Celui-ci représente effectivement un effort sans précédent : 14 milliards d'euros sur cinq ans. Une partie est dévolue à l'éducation nationale et à l'enseignement supérieur. Il s'agit de former un million de jeunes et un million de demandeurs d'emploi. En 2018, la mise en oeuvre fut conforme aux objectifs : 300 000 parcours de formation et d'accompagnement, dont plus de 200 000 parcours de formation. Les efforts conjugués de l'État, des régions et de Pôle emploi ont permis 826 000 entrées en formation et 103 000 prestations d'accompagnement. Les conventions d'amorçage ont bien fonctionné en 2018. Non seulement c'est « bien lancé » mais nous avons encore beaucoup avancé, avec la signature de quatorze pactes régionaux – et deux seront encore signés au cours des prochaines semaines. Nous avons pu signer ces accords pour quatre ans avec seize des dix-huit régions, les régions Auvergne-Rhône-Alpes et Provence-Alpes-Côte d'Azur faisant exception. L'État et les collectivités territoriales travaillent donc de concert. Bien évidemment, les domaines économiques concernés par les formations sont définis par les régions dans le cadre de leur compétence de développement économique. Nous ne formons pas pour former, cela n'intéresse personne. Nous formons, d'une part, pour répondre à des besoins économiques et, d'autre part, pour aider ceux qui sont les plus éloignés de l'emploi à mettre le pied à l'étrier. C'est le sens des « prépas apprentissage » et du dispositif Prépa compétences, développés à l'échelon national et à l'échelon régional.

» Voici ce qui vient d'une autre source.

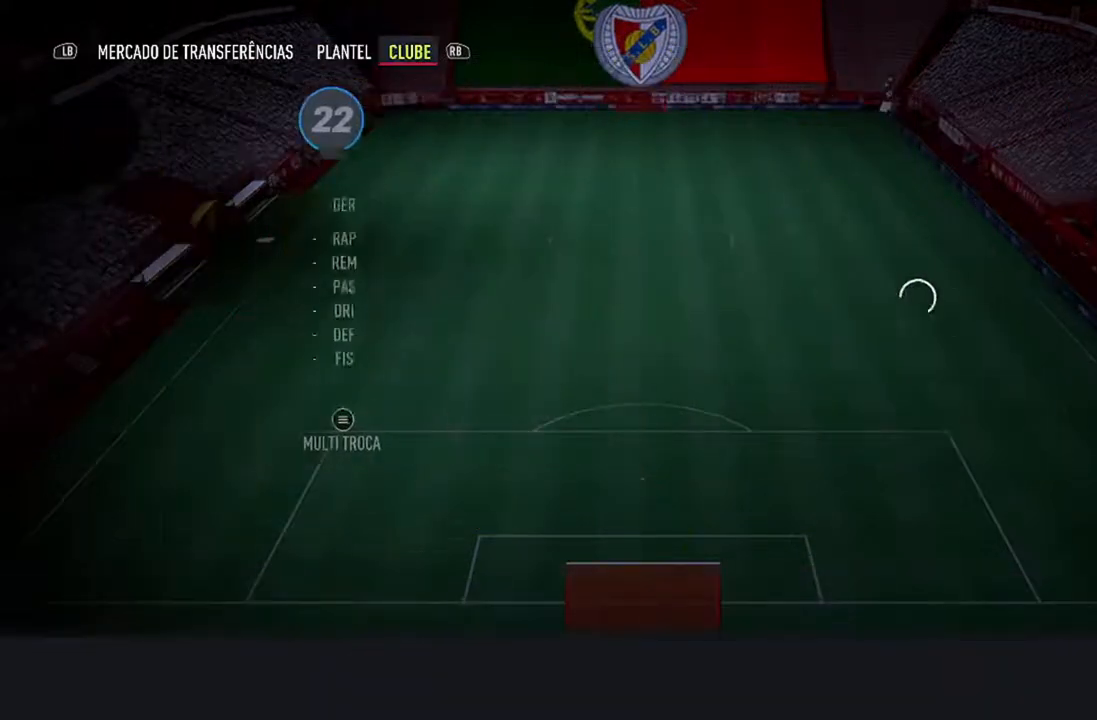
{"buttons": [], "left_stick": "center", "right_stick": "center", "events": []}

Les régions ont une visibilité de quatre ans sur ce sujet, sous réserve de la clause de revoyure évoquée. Pour des raisons administratives internes, qui ne dépendent pas de nous ni de la contractualisation menée, nous connaissons une sous-consommation ; les régions concernées sont en train de mettre les bouchées doubles. Nous évaluerons cet effort lors de la révision annuelle du mois de septembre prochain. J'espère que le problème constaté n'était que provisoire ; le cas échéant, nous pourrons continuer l'effort. Le but est évidemment de le faire partout. Nous tenons beaucoup à une prise en compte des spécificités régionales ; ce n'est pas que dans l'air du temps, c'est aussi une question d'efficacité. Chaque plan régional d'investissement dans les compétences cofinancé prend donc en compte les particularités économiques, sociales et territoriales des régions, qui peuvent être plus ou moins rurales ou urbaines, compter des villes moyennes ou des métropoles, etc.

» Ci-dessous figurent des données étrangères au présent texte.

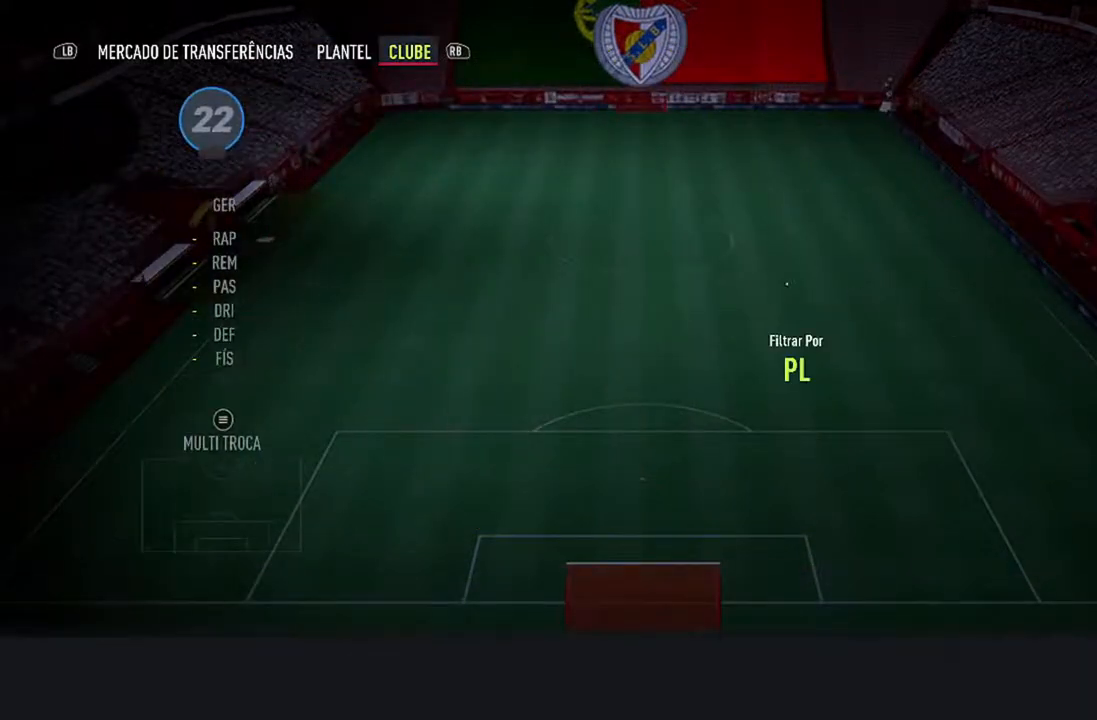
{"buttons": [], "left_stick": "center", "right_stick": "center", "events": []}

Quant au système d'information AGORA, confié à la Caisse des dépôts et consignations, cela paraît de bon sens mais en France nous n'avons pas de système qui regroupe tout ce qui se fait en matière de formation dans le public. On ne parvient que très laborieusement à une connaissance globale de l'effort des collectivités territoriales et de l'État pour les demandeurs d'emploi et des jeunes. Il nous faut une interopérabilité qui permette de fluidifier les échanges et de contrôler la qualité des organismes de formation. Toutes les régions sont d'accord sur le principe mais c'est un travail important. Sur le plan technique, nous en voyons le terme, et d'ici au 31 octobre prochain l'ensemble des régions et Pôle emploi pourront et devront être connectés à AGORA, une trajectoire de montée en qualité des données étant prévue jusqu'au premier trimestre de l'année prochaine. La mise en oeuvre de cette plateforme commune sera concomitante du lancement de l'application dédiée aux compétences grâce à laquelle 26 millions d'actifs auront accès à leur compte personnel de formation en euros. Tout cela nous permettra des progrès énormes, tant du point de vue des droits que de la qualité.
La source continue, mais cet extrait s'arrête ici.